##### Information given #####
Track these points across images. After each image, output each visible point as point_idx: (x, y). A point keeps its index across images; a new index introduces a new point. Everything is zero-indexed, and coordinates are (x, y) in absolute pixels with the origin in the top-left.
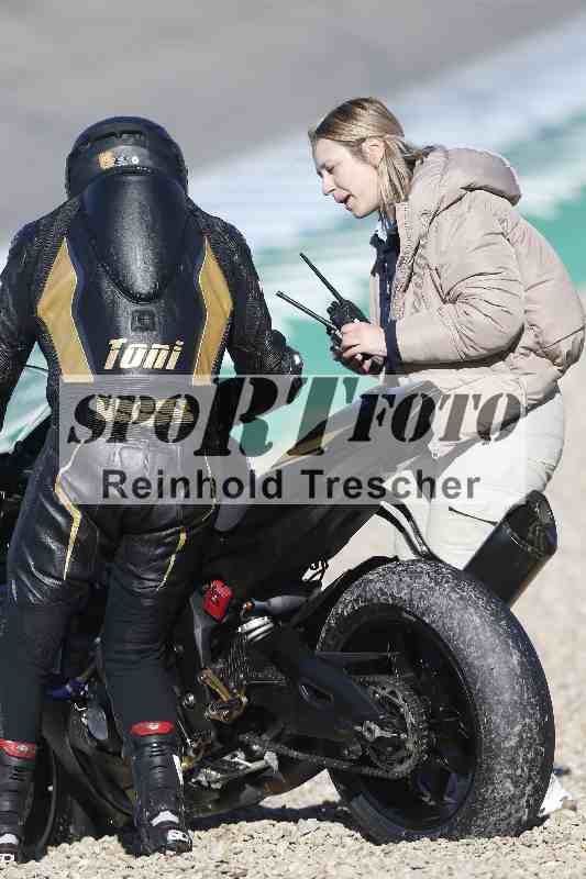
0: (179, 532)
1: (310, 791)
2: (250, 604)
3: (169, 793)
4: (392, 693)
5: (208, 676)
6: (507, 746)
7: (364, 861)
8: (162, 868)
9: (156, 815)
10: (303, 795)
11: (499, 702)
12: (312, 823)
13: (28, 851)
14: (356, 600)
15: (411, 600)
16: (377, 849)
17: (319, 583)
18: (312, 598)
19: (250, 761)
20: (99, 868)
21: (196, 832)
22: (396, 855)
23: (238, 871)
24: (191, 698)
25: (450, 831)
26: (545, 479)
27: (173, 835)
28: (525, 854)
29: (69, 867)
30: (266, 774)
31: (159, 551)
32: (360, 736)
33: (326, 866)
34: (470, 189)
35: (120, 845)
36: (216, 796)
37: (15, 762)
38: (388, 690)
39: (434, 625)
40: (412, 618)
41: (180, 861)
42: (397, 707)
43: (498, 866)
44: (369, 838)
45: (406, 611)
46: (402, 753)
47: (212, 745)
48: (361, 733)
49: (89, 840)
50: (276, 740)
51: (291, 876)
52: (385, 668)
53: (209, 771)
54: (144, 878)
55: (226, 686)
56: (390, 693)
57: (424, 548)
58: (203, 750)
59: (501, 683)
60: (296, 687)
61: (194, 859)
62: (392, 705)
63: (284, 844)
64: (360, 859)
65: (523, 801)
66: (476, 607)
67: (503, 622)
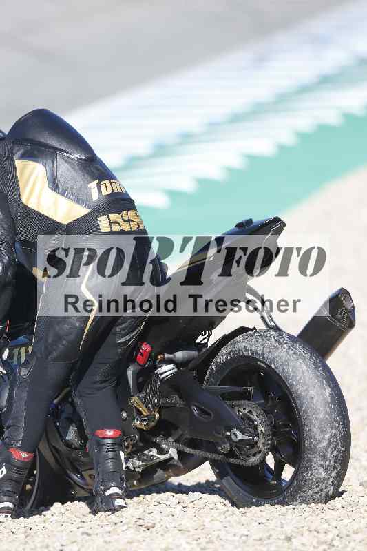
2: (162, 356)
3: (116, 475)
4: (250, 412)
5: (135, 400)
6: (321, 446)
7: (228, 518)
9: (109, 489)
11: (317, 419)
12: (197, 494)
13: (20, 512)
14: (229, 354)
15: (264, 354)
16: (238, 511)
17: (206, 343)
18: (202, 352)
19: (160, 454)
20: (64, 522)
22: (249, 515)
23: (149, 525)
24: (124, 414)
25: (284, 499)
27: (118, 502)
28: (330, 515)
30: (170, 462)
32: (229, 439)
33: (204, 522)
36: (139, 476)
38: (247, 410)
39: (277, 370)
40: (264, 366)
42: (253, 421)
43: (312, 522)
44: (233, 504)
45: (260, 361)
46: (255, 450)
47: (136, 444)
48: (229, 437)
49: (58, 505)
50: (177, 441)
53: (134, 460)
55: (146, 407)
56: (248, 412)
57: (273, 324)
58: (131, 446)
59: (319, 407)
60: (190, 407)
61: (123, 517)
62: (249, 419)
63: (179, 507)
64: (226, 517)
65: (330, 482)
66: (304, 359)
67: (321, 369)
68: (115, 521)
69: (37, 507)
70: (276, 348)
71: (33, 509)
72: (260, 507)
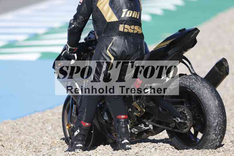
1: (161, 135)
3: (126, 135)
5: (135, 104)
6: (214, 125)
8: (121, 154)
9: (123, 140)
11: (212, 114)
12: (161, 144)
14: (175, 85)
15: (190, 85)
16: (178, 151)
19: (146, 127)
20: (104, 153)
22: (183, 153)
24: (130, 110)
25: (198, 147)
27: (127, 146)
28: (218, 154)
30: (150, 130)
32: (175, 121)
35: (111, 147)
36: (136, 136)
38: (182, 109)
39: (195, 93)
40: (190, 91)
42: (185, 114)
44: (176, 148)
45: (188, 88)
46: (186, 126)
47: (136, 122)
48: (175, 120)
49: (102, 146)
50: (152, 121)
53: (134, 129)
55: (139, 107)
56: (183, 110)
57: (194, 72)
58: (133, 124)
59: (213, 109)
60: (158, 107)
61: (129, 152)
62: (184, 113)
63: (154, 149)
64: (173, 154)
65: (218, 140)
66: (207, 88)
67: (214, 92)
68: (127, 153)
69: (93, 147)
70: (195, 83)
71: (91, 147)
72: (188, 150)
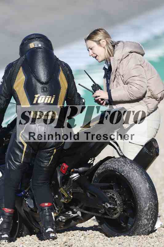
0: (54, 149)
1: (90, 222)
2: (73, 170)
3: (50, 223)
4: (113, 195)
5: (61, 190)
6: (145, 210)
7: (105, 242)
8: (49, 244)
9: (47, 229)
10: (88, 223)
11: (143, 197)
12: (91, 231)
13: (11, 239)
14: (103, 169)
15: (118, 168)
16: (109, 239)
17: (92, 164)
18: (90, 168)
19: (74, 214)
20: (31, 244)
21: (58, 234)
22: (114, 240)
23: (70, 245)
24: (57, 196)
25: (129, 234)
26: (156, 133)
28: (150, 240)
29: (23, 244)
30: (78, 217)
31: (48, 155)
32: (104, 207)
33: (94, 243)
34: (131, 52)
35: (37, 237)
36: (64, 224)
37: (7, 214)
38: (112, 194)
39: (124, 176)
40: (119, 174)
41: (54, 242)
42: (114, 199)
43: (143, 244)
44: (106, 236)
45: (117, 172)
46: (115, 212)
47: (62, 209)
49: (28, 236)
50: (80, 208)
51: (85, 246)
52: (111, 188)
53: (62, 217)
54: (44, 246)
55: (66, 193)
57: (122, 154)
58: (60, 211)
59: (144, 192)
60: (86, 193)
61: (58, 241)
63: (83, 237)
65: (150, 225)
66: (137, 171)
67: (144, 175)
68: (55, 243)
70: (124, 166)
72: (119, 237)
#####
(Task directions):
Each line from the start of the entries through the line with "66: (476, 607)" is to be restated exactly, and the pictures are to be skipped.

(Response to the exercise):
Track these points across images. After each image, output each visible point as point_idx: (x, y). A point keeps its index across images; a new index introduces a new point. Everything is zero-indexed, and coordinates are (x, y) in absolute pixels with the origin in the top-left.
0: (179, 532)
1: (310, 791)
2: (250, 604)
3: (169, 793)
4: (392, 693)
5: (208, 676)
6: (507, 746)
7: (364, 861)
8: (162, 868)
9: (156, 815)
10: (303, 795)
11: (499, 702)
12: (312, 823)
13: (28, 851)
14: (356, 600)
15: (411, 600)
16: (377, 849)
17: (319, 583)
18: (312, 598)
19: (250, 761)
20: (99, 868)
21: (196, 832)
22: (396, 855)
23: (238, 871)
24: (191, 698)
25: (450, 831)
26: (545, 479)
27: (173, 835)
28: (525, 854)
29: (69, 867)
30: (266, 774)
31: (159, 551)
32: (360, 736)
33: (326, 866)
34: (470, 189)
35: (120, 845)
36: (216, 796)
37: (15, 762)
38: (388, 690)
39: (434, 625)
40: (412, 618)
41: (180, 861)
42: (397, 707)
43: (498, 866)
44: (369, 838)
45: (406, 611)
46: (402, 753)
47: (212, 745)
48: (361, 733)
49: (89, 840)
50: (276, 740)
51: (291, 876)
52: (385, 668)
53: (209, 771)
54: (144, 878)
55: (226, 686)
56: (390, 693)
57: (424, 548)
58: (203, 750)
59: (501, 683)
60: (296, 687)
61: (194, 859)
62: (392, 705)
63: (284, 844)
64: (360, 859)
65: (523, 801)
66: (476, 607)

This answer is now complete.